Development

Better Together: Developers and Testers on the Same Page

Better Together: Developers and Testers on the Same Page

Joachim Stelmach

2025-07-306 min read

Table of contents

Working in software means working with people - and sometimes, those people don’t always see eye to eye. Especially when one team writes the code, and the other pokes holes in it.

But here’s the truth: testers and developers are on the same team. And with the right approach, this collaboration can be smooth, productive, and even… friendly.

Let’s take a fresh look at what helps testers and developers work better together — with some tips, some examples, and a whole lot of respect.

We’re All in This Together

Deadlines, task overload, production bugs — sound familiar? In the middle of the rush, it’s easy to forget that there’s a real person on the other side of the message or ticket.

The developer isn’t ignoring the bug on purpose. The tester isn’t logging it just to make someone’s day worse. Everyone’s just trying to do their job and ship a quality product.

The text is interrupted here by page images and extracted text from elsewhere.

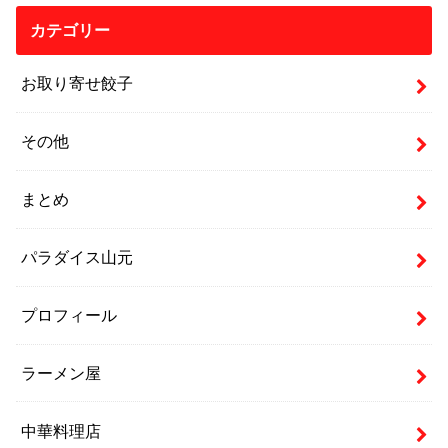
カテゴリー
お取り寄せ餃子
その他
まとめ
パラダイス山元
プロフィール
ラーメン屋
中華料理店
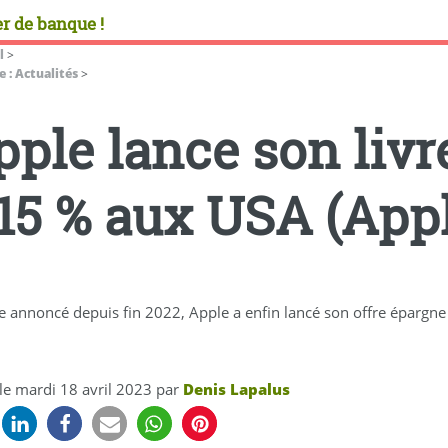
r de banque !
l
>
 : Actualités
>
pple lance son livr
.15 % aux USA (App
annoncé depuis fin 2022, Apple a enfin lancé son offre épargne 
 le
mardi 18 avril 2023
par
Denis Lapalus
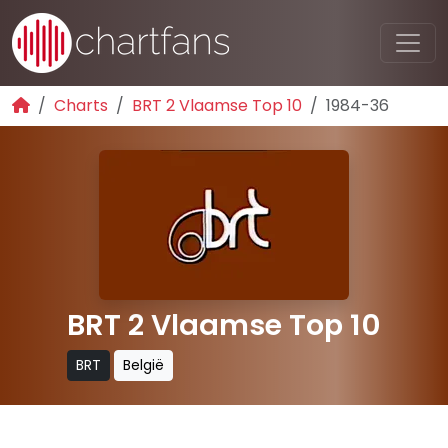
Charts
BRT 2 Vlaamse Top 10
1984-36
BRT 2 Vlaamse Top 10
BRT
België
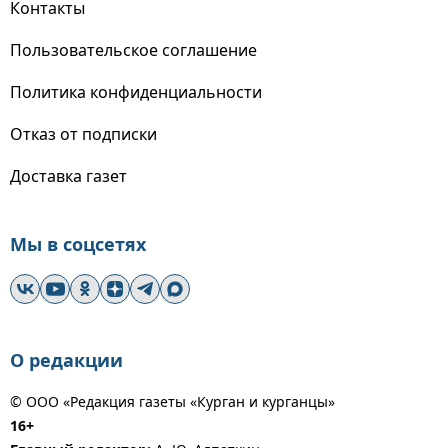
Контакты
Пользовательское соглашение
Политика конфиденциальности
Отказ от подписки
Доставка газет
Мы в соцсетях
О редакции
© ООО «Редакция газеты «Курган и курганцы»
16+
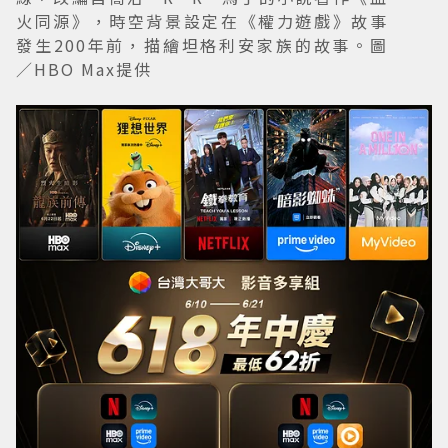
火同源》，時空背景設定在《權力遊戲》故事
發生200年前，描繪坦格利安家族的故事。圖
／HBO Max提供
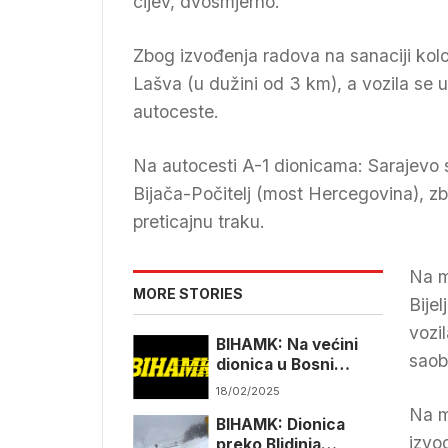
cijev, dvosmjerno.
Zbog izvođenja radova na sanaciji kol
Lašva (u dužini od 3 km), a vozila se
autoceste.
Na autocesti A-1 dionicama: Sarajevo 
Bijača-Počitelj (most Hercegovina), z
preticajnu traku.
Na m
MORE STORIES
Bijel
vozi
BIHAMK: Na većini
saob
dionica u Bosni
moguća poledica
18/02/2025
Na m
BIHAMK: Dionica
izvo
preko Blidinja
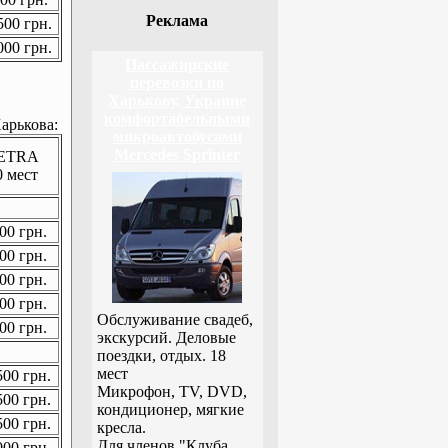
Реклама
00 грн.
00 грн.
Пассажирские
перевозки по
Харькову, Украине
комфортабельными
арькова:
микроавтобусами
Mercedes Sprinter
ETRA
0 мест
00 грн.
00 грн.
00 грн.
00 грн.
Обслуживание свадеб,
00 грн.
экскурсий. Деловые
поездки, отдых. 18
мест
00 грн.
Микрофон, TV, DVD,
00 грн.
кондиционер, мягкие
00 грн.
кресла.
Для членов "Клуба
00 грн.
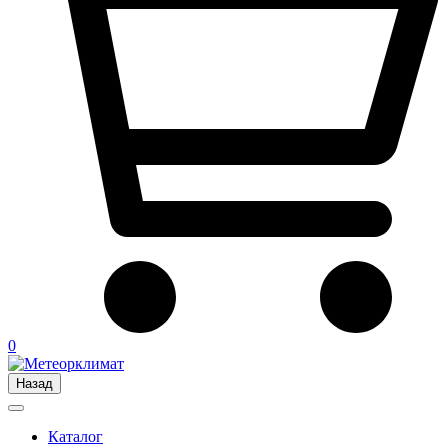
0
Назад
Каталог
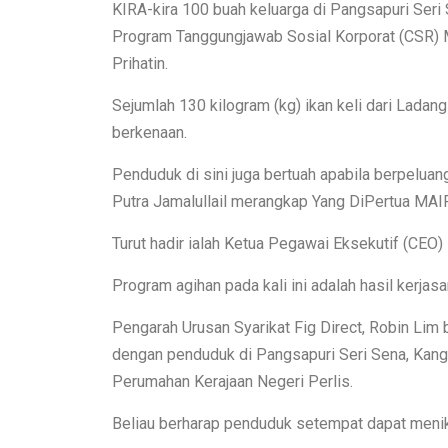
KIRA-kira 100 buah keluarga di Pangsapuri Seri
Program Tanggungjawab Sosial Korporat (CSR) M
Prihatin.
Sejumlah 130 kilogram (kg) ikan keli dari Ladan
berkenaan.
Penduduk di sini juga bertuah apabila berpelua
Putra Jamalullail merangkap Yang DiPertua MAIP
Turut hadir ialah Ketua Pegawai Eksekutif (CE
Program agihan pada kali ini adalah hasil kerja
Pengarah Urusan Syarikat Fig Direct, Robin Lim 
dengan penduduk di Pangsapuri Seri Sena, Kan
Perumahan Kerajaan Negeri Perlis.
Beliau berharap penduduk setempat dapat menikm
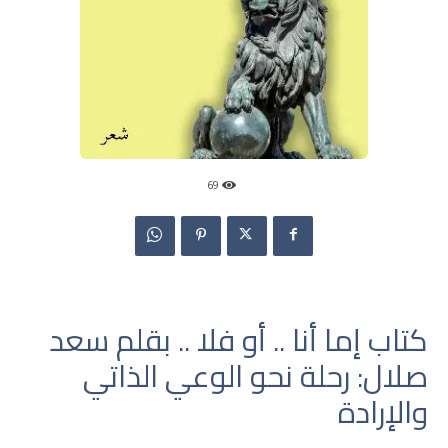
69
كتاب إما أنا .. أو فلا .. بقلم سعد
صلال: رحلة نحو الوعي الذاتي
والإرادة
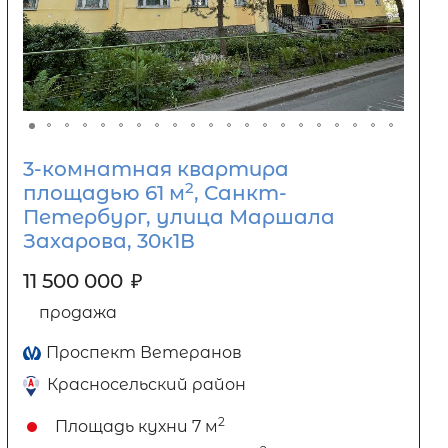
3-комнатная квартира
2
площадью 61 м
, Санкт-
Петербург, улица Маршала
Захарова, 30к1В
11 500 000
₽
продажа
Проспект Ветеранов
Красносельский район
2
Площадь кухни
7 м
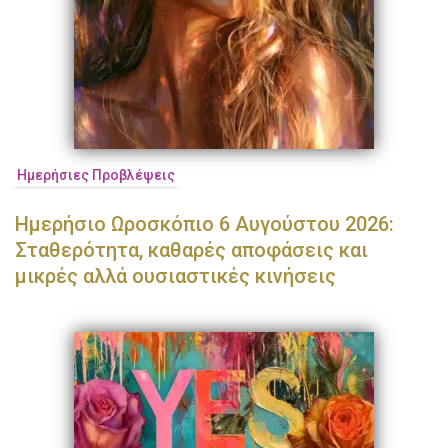
Ημερήσιες Προβλέψεις
Ημερήσιο Ωροσκόπιο 6 Αυγούστου 2026:
Σταθερότητα, καθαρές αποφάσεις και
μικρές αλλά ουσιαστικές κινήσεις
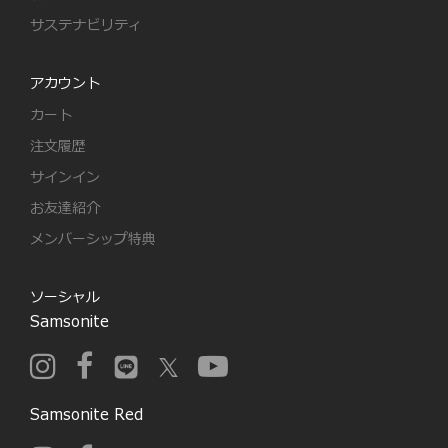
サステナビリティ
アカウント
カート
注文履歴
サインイン
お友達紹介
メンバーシップ特典
ソーシャル
Samsonite
Samsonite Red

In Practice: At Spotify, that mindset is baked into their squads. Testers and developers work side-by-side, with QA professionals acting more like coaches than critics. The goal? To help everyone build with quality in mind — from day one.

So next time something goes wrong (and it will), pause for a moment. Ask questions. Listen. A little empathy goes a long way — and often leads to faster fixes.

Clear Goals = Fewer Headaches

No process can save a project without a shared direction. If testers and developers aren’t working toward the same goals, it doesn’t matter how many bug reports or commits you throw into the mix.

That’s where clear specs come in. Everyone should know:

  • What’s being built (and why)
  • What “done” means
  • What to expect from each other

In Practice: This is something Atlassian figured out early. Their shift to a “Quality Assistance” model — where testers support devs instead of gatekeeping them — only worked because everyone aligned on responsibilities. QA didn’t disappear. It became embedded.

And when things get fuzzy? That’s when project managers or product owners need to step in and steer the ship. Because without alignment, even the best teams end up rowing in circles.

A Good Bug Report Tells a Story

“I found a bug” isn’t enough.

A clear, structured bug report saves time for everyone. And it’s not just about writing more — it’s about writing better.

Include steps to reproduce. Mention the expected result. Throw in a screenshot or log if it helps. Use templates or testing formats like Gherkin if that’s your thing — just make it easy for someone else to understand what went wrong and how to find it.

In Practice: At Microsoft, when they moved away from separate QA teams and had devs write their own tests, the clarity of defect reporting had to improve too. Now, with developers owning testing, a messy report just slows everyone down.

Think of it like leaving a trail of breadcrumbs. The clearer the trail, the faster the fix.

Pick the Right Tools (And Actually Use Them)

Jira, Trello, Bugzilla — the list goes on. No tool is perfect, but the best one is the one your whole team actually uses.

At hero/dot, we stick with Jira. It keeps our testers, devs, PMs, and even designers on the same page. Bonus points for Slack integration, tagging, and Agile-friendly views.

In Practice: Google takes it to another level — their devs test their own code, but QA builds the tools and dashboards that make that possible. Everyone has the same data, and everyone uses it.

So pick the tools that fit, keep them simple, and make sure updates don’t get lost in the void. Otherwise, communication turns into guesswork — and no one has time for that.

A Bit of Learning Never Hurt Anyone

You don’t need to be a full-stack developer to understand the basics of how code works. And you don’t need to be a senior QA to get the point of a test case.

Learning a bit about each other’s world can break down a lot of walls. Encourage knowledge sharing. Ask questions. Pair up for testing or feature demos.

In Practice: Microsoft saw a major shift in quality when they stopped treating devs and testers as two separate teams. They merged everyone into unified engineering squads — and as a result, developers became more mindful of testing, and testers had more say in how features were built.

That’s what we call a win-win.

Bonus: What the Numbers Say

Still not convinced? Let the data talk.

In Practice:

Teams with smooth QA–dev handoffs are 3.6× more likely to have high test coverage

In organizations that shifted testing left and embraced shared quality, developers found and fixed bugs 2.5× faster

At Google, simply showing test coverage data to developers boosted coverage by 10% — without anyone being forced to do anything

At Spotify, their iOS QA team supports hundreds of pull requests a day because they’ve built testing into the dev flow

And across the industry, teams that foster dev–QA collaboration deploy more often and report higher customer satisfaction

Better communication isn’t just nice to have — it’s the engine behind better software.

TL;DR – Talk More, Assume Less

Testers and developers don’t need to be best friends. But they do need to talk, listen, document properly, and respect each other’s time and work.

So:

  1. Write clear tickets
  2. Set shared goals
  3. Use tools wisely
  4. Learn from each other
  5. Keep the focus on building something great — together

At the end of the day, you're both working toward the same thing: a working, polished product that people actually want to use. That’s a win worth collaborating for.